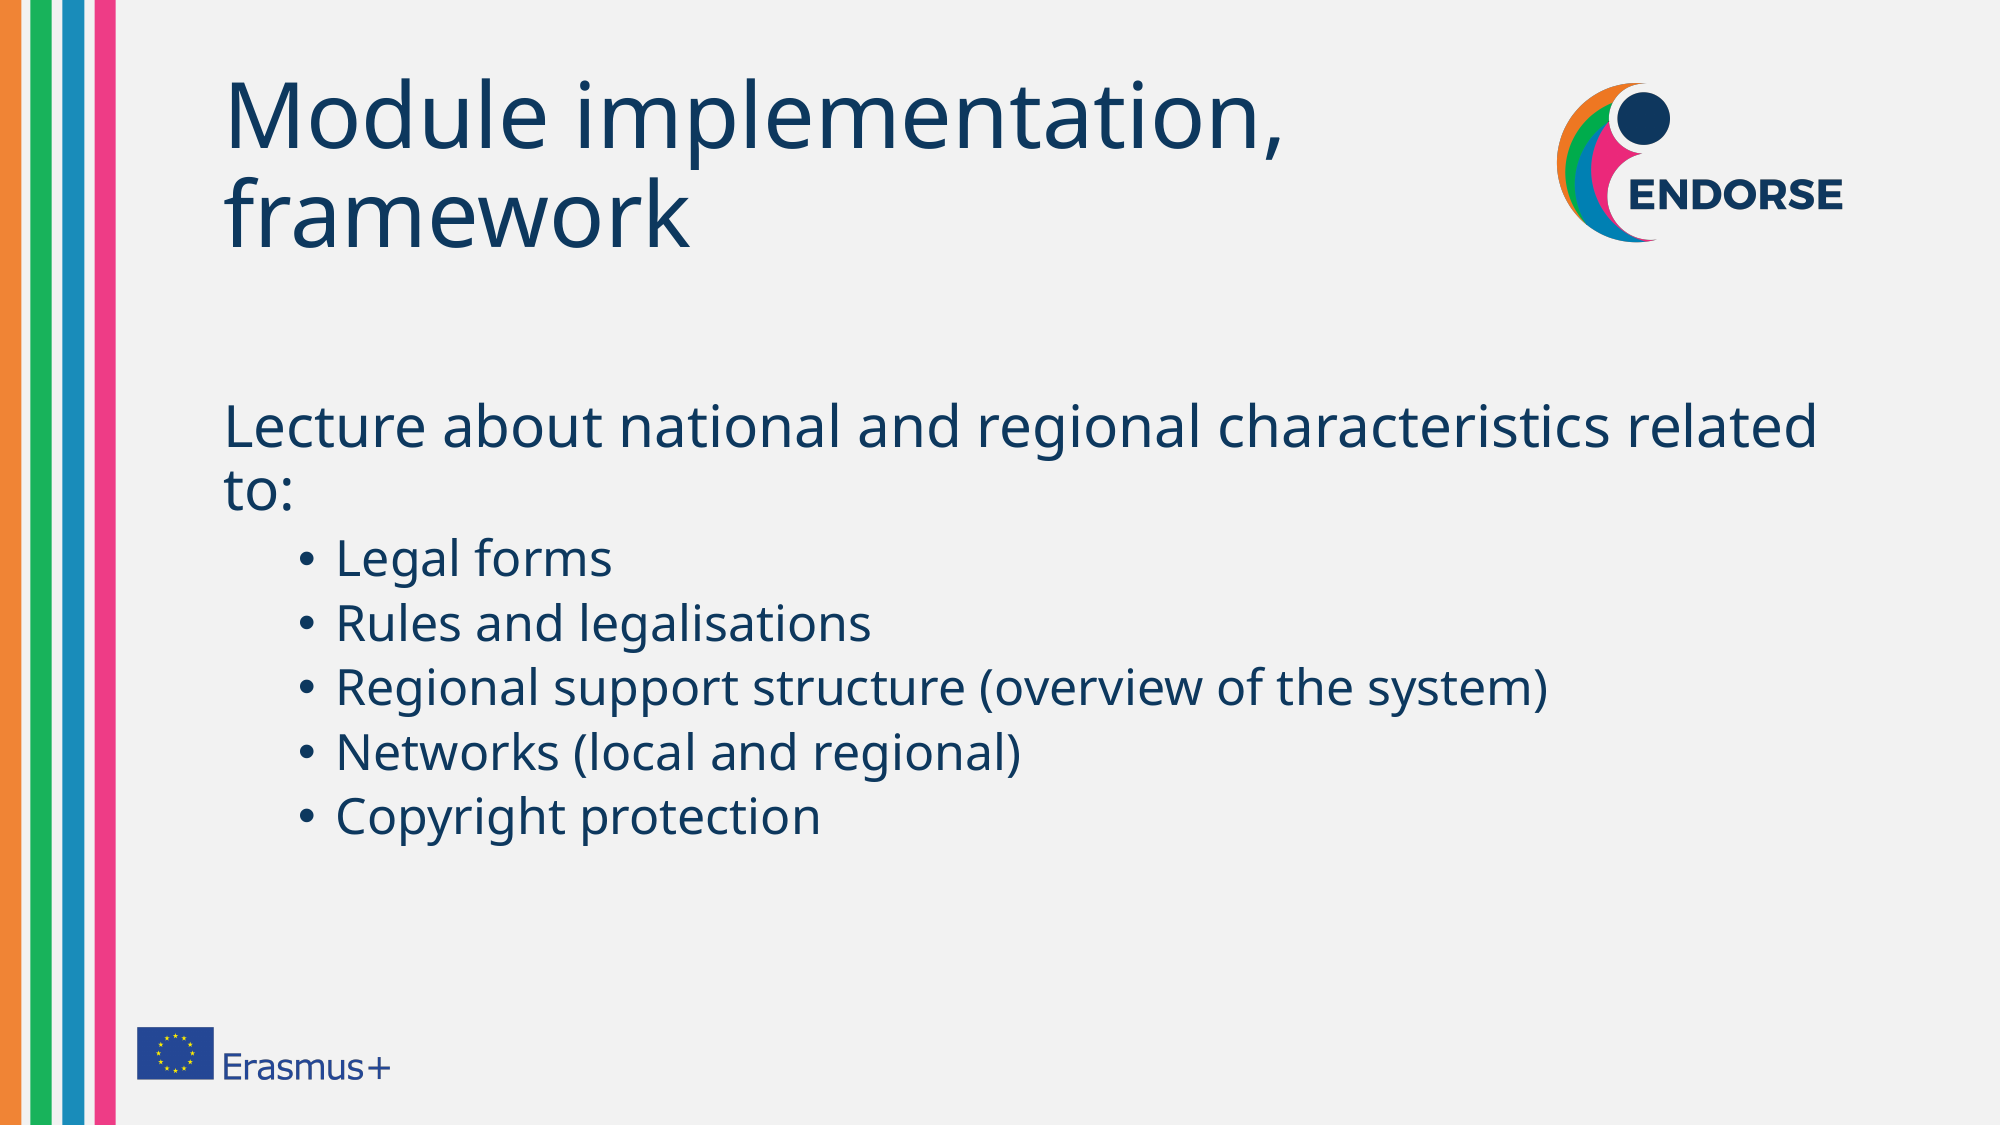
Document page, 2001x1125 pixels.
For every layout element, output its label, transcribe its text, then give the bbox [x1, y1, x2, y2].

picture [137, 1027, 390, 1080]
title Module implementation, framework [208, 59, 1522, 278]
list Lecture about national and regional characteristics related to: Legal forms Rules and legalisations Regional support structure (overview of the system) Networks (local and regional) Copyright protection [208, 299, 1863, 1014]
picture [1532, 59, 1863, 266]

____

[EXERCISE AIM] Where a picture appears, skip it and copy the rest of the data word for word.

[EXERCISE RESULT]
Document page, 2001x1125 pixels.
For every layout element, output its label, transcribe its text, then give the bbox [x1, y1, x2, y2].

picture [137, 1027, 390, 1080]
title Module implementation, framework [208, 59, 1522, 278]
list Lecture about national and regional characteristics related to: Legal forms Rules and legalisations Regional support structure (overview of the system) Networks (local and regional) Copyright protection [208, 299, 1863, 1014]
picture [1532, 59, 1863, 266]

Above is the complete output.